I was going to say "the second one", but that's actually meaningless because
(a) "struct kvm_queued_exception" stores the error code as a u32, which it should,
and (b) event_inj_err is also a u32, i.e. it's impossible to shove a 64-bit error
code into hardware on SVM.

And thinking through this more, if there is _existing_ code that tries to set
bits > 15 in the error_code, then UBSAN would likely have detected the issue,
e.g. due to trying to OR in a "bad" value.

Aha!  A serendipitous quirk in this patch is that it does NOT change the local
error_code in FNAME(walk_addr_generic) from a u16 to a u64.
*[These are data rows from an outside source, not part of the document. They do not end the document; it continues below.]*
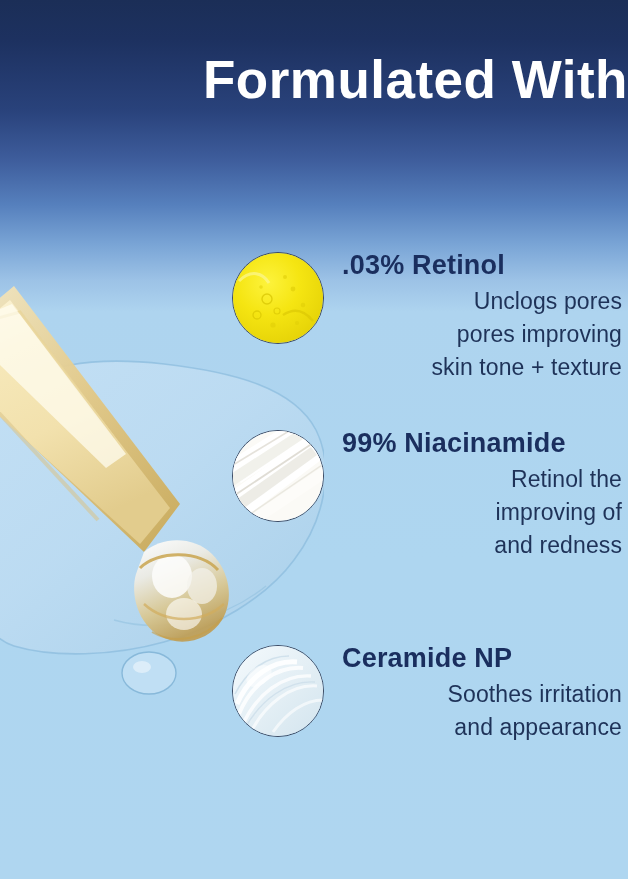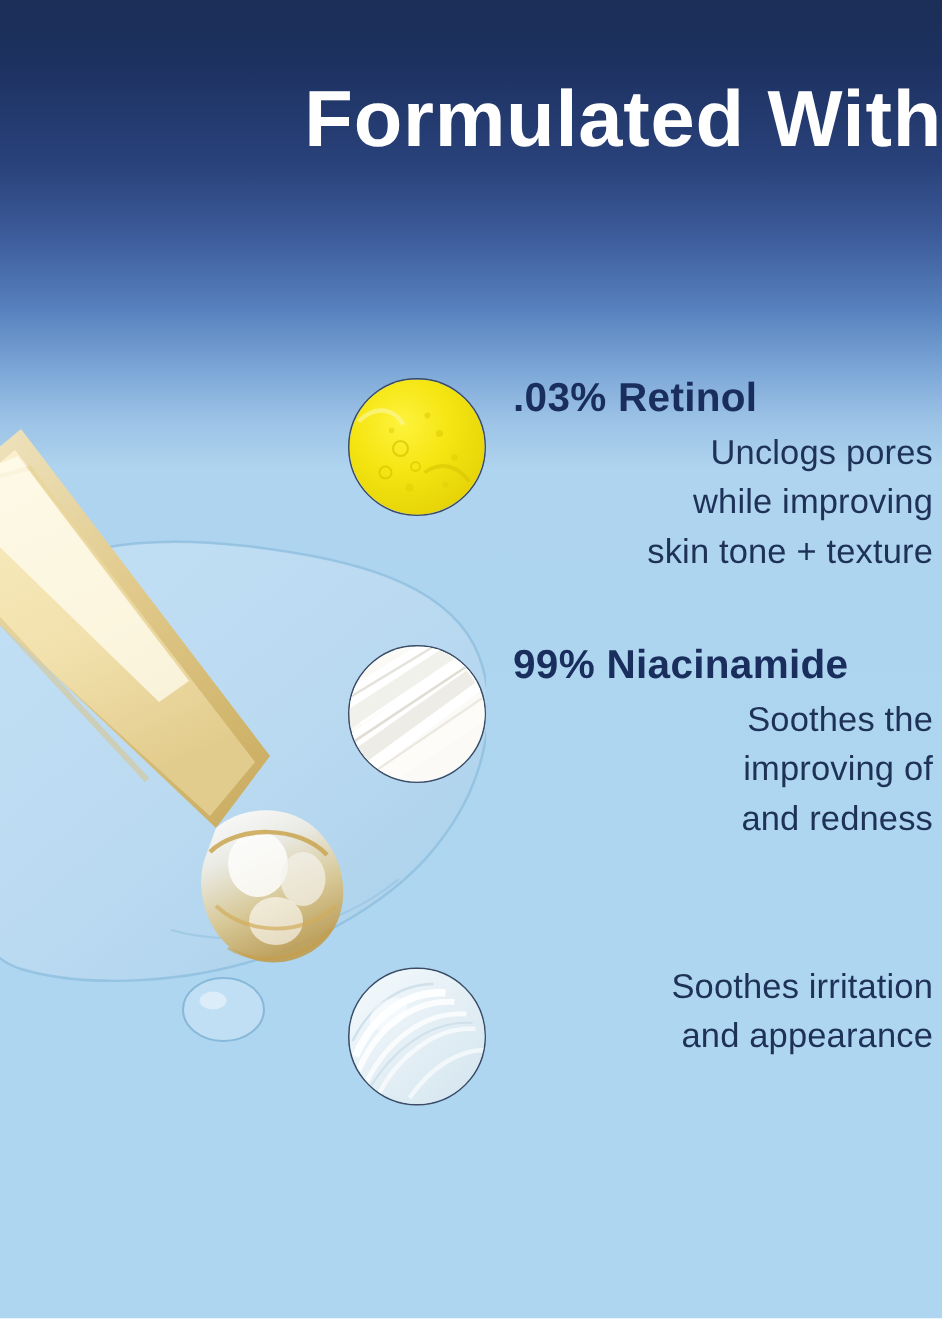--- a/index.html
+++ b/index.html
@@ -221,21 +221,21 @@
           <circle cx="70" cy="52" r="2.2" fill="#ddcb06" opacity="0.5"></circle>
           <circle cx="28" cy="34" r="1.8" fill="#ddcb06" opacity="0.5"></circle>
           <circle cx="40" cy="72" r="2.6" fill="#ddcb06" opacity="0.5"></circle>
           <circle cx="64" cy="70" r="2" fill="#ddcb06" opacity="0.45"></circle>
         </svg>
       </div>
       <div class="ingredient-text">
         <div class="ing-name">.03% Retinol</div>
         <div class="ing-desc">
           <span class="ing-desc-line">Unclogs pores</span>
-          <span class="ing-desc-line">while improving</span>
+          <span class="ing-desc-line">pores improving</span>
           <span class="ing-desc-line">skin tone + texture</span>
         </div>
       </div>
     </div>
 
     <div class="ingredient niacinamide">
       <div class="swatch">
         <svg width="92" height="92" viewBox="0 0 92 92" xmlns="http://www.w3.org/2000/svg">
           <rect x="0" y="0" width="92" height="92" fill="#fbfaf6"></rect>
           <path d="M -10,34 L 60,-10 L 78,6 L 8,52 Z" fill="#ffffff"></path>
@@ -244,21 +244,21 @@
           <path d="M -10,78 L 78,16 L 84,24 L -4,88 Z" fill="#e9e7e0" opacity="0.8"></path>
           <path d="M 6,92 L 92,34 L 92,48 L 26,92 Z" fill="#fdfcf9"></path>
           <path d="M -10,40 L 66,-6" fill="none" stroke="#dedbd2" stroke-width="1.6" opacity="0.8"></path>
           <path d="M -10,72 L 80,12" fill="none" stroke="#d8d5cb" stroke-width="1.8" opacity="0.8"></path>
           <path d="M 4,92 L 92,32" fill="none" stroke="#e2dfd6" stroke-width="1.4" opacity="0.7"></path>
         </svg>
       </div>
       <div class="ingredient-text">
         <div class="ing-name">99% Niacinamide</div>
         <div class="ing-desc">
-          <span class="ing-desc-line">Soothes the</span>
+          <span class="ing-desc-line">Retinol the</span>
           <span class="ing-desc-line">improving of</span>
           <span class="ing-desc-line">and redness</span>
         </div>
       </div>
     </div>
 
     <div class="ingredient ceramide">
       <div class="swatch">
         <svg width="92" height="92" viewBox="0 0 92 92" xmlns="http://www.w3.org/2000/svg">
           <defs>
@@ -273,20 +273,21 @@
           <path d="M 6,68 C 18,38 44,20 70,22" fill="none" stroke="#ffffff" stroke-width="4" opacity="0.8"></path>
           <path d="M 10,78 C 24,48 50,28 78,30" fill="none" stroke="#ffffff" stroke-width="3.4" opacity="0.75"></path>
           <path d="M 18,86 C 32,58 58,38 84,40" fill="none" stroke="#ffffff" stroke-width="3" opacity="0.65"></path>
           <path d="M 2,48 C 14,24 34,10 56,10" fill="none" stroke="#c9dce8" stroke-width="1.6" opacity="0.8"></path>
           <path d="M 12,82 C 28,54 54,34 82,36" fill="none" stroke="#c9dce8" stroke-width="1.4" opacity="0.7"></path>
           <path d="M 40,86 C 54,66 72,54 90,54" fill="none" stroke="#ffffff" stroke-width="3" opacity="0.6"></path>
           <ellipse cx="26" cy="30" rx="14" ry="9" fill="#ffffff" opacity="0.5" transform="rotate(-35 26 30)"></ellipse>
         </svg>
       </div>
       <div class="ingredient-text">
+        <div class="ing-name">Ceramide NP</div>
         <div class="ing-desc">
           <span class="ing-desc-line">Soothes irritation</span>
           <span class="ing-desc-line">and appearance</span>
         </div>
       </div>
     </div>
 
   </div>
 </div>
We should double down on that with a comment.  That'd give me enough confidence
that we aren't likely to break legacy shadow paging now or in the future.  E.g.
in a patch to change x86_exception.error_code to a u64, also do:

diff --git a/arch/x86/kvm/mmu/paging_tmpl.h b/arch/x86/kvm/mmu/paging_tmpl.h
index 901cd2bd40b8..f1790aa9e391 100644
--- a/arch/x86/kvm/mmu/paging_tmpl.h
+++ b/arch/x86/kvm/mmu/paging_tmpl.h
@@ -317,6 +317,12 @@ static int FNAME(walk_addr_generic)(struct guest_walker *walker,
        const int write_fault = access & PFERR_WRITE_MASK;
        const int user_fault  = access & PFERR_USER_MASK;
        const int fetch_fault = access & PFERR_FETCH_MASK;
+       /*
+        * Note!  Track the error_code that's common to legacy shadow paging
+        * and NPT shadow paging as a u16 to guard against unintentionally
+        * setting any of bits 63:16.  Architecturally, the #PF error code is
+        * 32 bits, and Intel CPUs don't support settings bits 31:16.
+        */
        u16 errcode = 0;
        gpa_t real_gpa;
        gfn_t gfn;

> Just wanted to clarify because I think the wording of that statement
> is confusing me into thinking that maybe there is something wrong with
> 32 bit error codes for SVM?

It's more that I am confident that either KVM already truncates the error code
on VMX, or that we'll notice *really* quickly, because failure to truncate an
error code will generate a VM-Fail.

On SVM, we could royally screw up an error code and it's entirely possible we
wouldn't notice until some random guest breaks in some weird way.

> If the only usage of the widened field is NPF, wouldn't it be better
> to go with an additional field like Yosry suggested (I see that VMX
> has the added exit_qualification field in the struct)?

No?  paging_tmpl.h is used to shadow all flavors of nested NPT as well as all
flavors of legacy paging.  And more importantly, unlike EPT, nested NPT isn't
otherwise special cased.  As shown by this patch, it _is_ possible to identify
nested NPT in select flows, and we could certainly do so more generically by
checking if the MMU is nested, but I'd prefer not to special case any particular
type of shadow paging without a strong reason to do so.

And more importantly, if we have two (or three) error code fields, then we need
to remember to pull data from all error code fields.  I.e. in an effort to avoid
introducing bugs, we would actually make it easier to introduce _other_ bugs.